Hititoloji’nin başlangıcında, Hitit imparatorluğunun yıkılışından sonra, İ.Ö 9. ve 8. yüzyıllarda kurulmuş kent devletlerinde yapılmış hiyeroglifli kabartmalar henüz Hitit tarihinin akışı ve gelişmesi tam bilinemediği için, gerçek Hitit sanatını yansıtan imparatorluk döneminden ayrı tutulmuyor, hepsine birden aynı ulusun sanat eserleri gibi bakılıyor. Gerçekte de bunlar geleneksel Hitit sanatının bazı özelliklerini sürdürüyordu. Fakat imparatorluğun çöküşünün de nedenlerinden biri olan göçler ve kurulan yeni dengelerle ortaya çıkan güçler, geleneksel Hitit sanatının anlayışını da etkisi altına almış, böylece yeni üsluplar oluşarak, sanat eserlerindeki Hitit karakteri kaybolmaya yüz tutmuştur. Geç Hitit dönemi, kent devletleri zamanının sanatının Asur ve Aramı sanatı ile karışmıştır. Bu imparatorluk dönemi Hitit sanatının sadece Hititlere özgü, sat bir sanat olduğu anlamına gelmez. Hitit kültürü, çeşitli etkenlerin bileşiminden oluşmuştur;sanat da bu kültürün bir parçası olduğuna göre, onun da aynı bileşimin özelliklerini yansıtması doğaldır. Hitit sanatı, örneğin Mısır sanatı gibi tek bir halkın yada tek bir ırkın ürünü değildir;henüz hepsi ayrı ayrı açıklanması gereken çeşitli etnik zümrelerin katkılarıyla oluşmuş bir biçimdedir.

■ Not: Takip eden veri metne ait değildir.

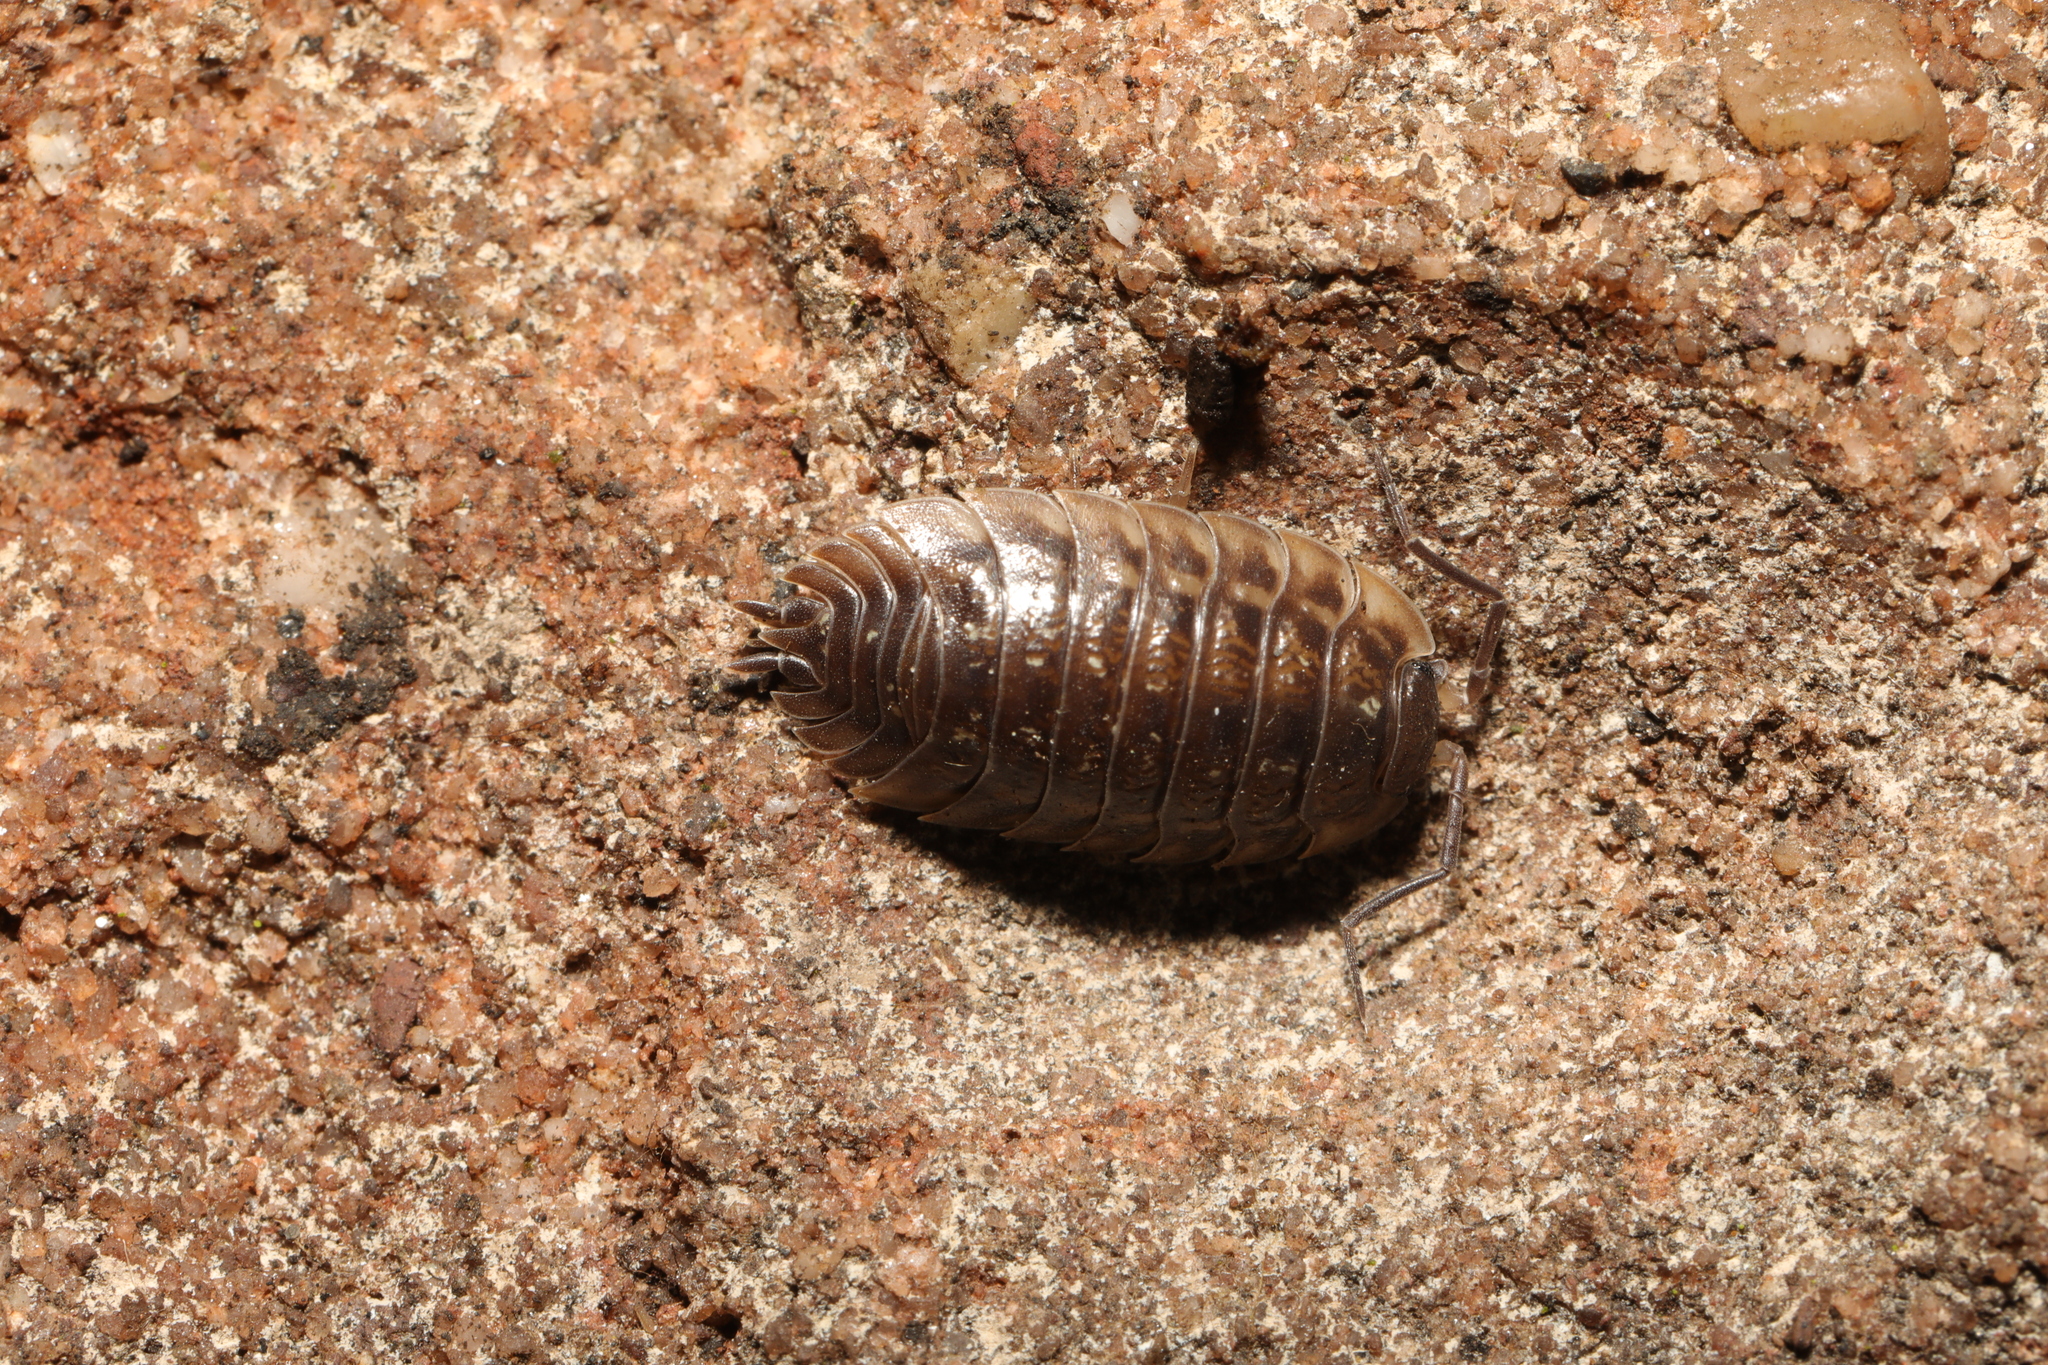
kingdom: Animalia
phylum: Arthropoda
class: Malacostraca
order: Isopoda
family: Oniscidae
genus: Oniscus
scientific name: Oniscus asellus
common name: Common shiny woodlouse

Tarih öncesi çağlardan olan ve kabaca, İ.Ö. 3000-2000 arası eski Tunç Çağının ikinci yarısında, İç Anadolu’nun kuzey kemsin de, özellikle Alacahöhük ve Horoztepe de bulunmuş kral mezarlarındaki buluntularda kendini belli eden , yüksek nitelikli bir sanat ortaya çıkmıştır. Mezarlara konulmuş armağanlar olan bu buluntular, silahlar süs eşyaları, madeni kaplar yanında, gelişkin bir heykel sanatını kalıntıları olan madeni heykelciklerde ele geçmiştir. Tam plastik olarak tasarlanmış insan figürleri ve altlarında kaideye tespit için yapılmış olan hayvan betimleri çok değişik ve ilginçtir. Genellikle güneş kursları olarak bilinen, bazıları yine hayvan figürleriyle süslü, bir bölümü daire bir bölümü de dörtgen biçiminde olan, bir sapa geçirilerek törenlerde taşındığı sanılan standartlar bu buluntular arasındadır. Hepside üstün bir maden işçiliğinin belirtileri olan bu eserler, Kafkasya Bölgesindeki araştırmalarda ortaya çıkarılmış aynı tür eserlerle büyük ölçüde benzerlik göstermektedir;özellikle hayvan betimlerindeki benzerlik çok dikkat çekicidir. Bu mezarlara gömülmüş olan krallar, prensler yada geniş anlamıyla soyluların hangi etnik zümreye ait oldukları saptanamamıştır. Anadolu yüksek yaylasının güneyinde bulunan Kayseri yakınlarındaki Karahöyükte kazılarda bulunan saraylar, oradaki yerel beylerin İ.Ö. 2. bin yılın başlarında, Asurlu tüccarların arcılığı ile gelişen, Mezopotamya ilişkilerinden esinlenerek etkileyici mimari eserler yaptıkları kanıtlanmaktadır. Özellikle Kültepe, kent uygarlığının, o döneme ait iyi bir örneğini sergilemektedir;burası, Suriye ve Kuzey Mezopotamya’daki başkentlerle karşılaştırılabilecek bir düzeydedir.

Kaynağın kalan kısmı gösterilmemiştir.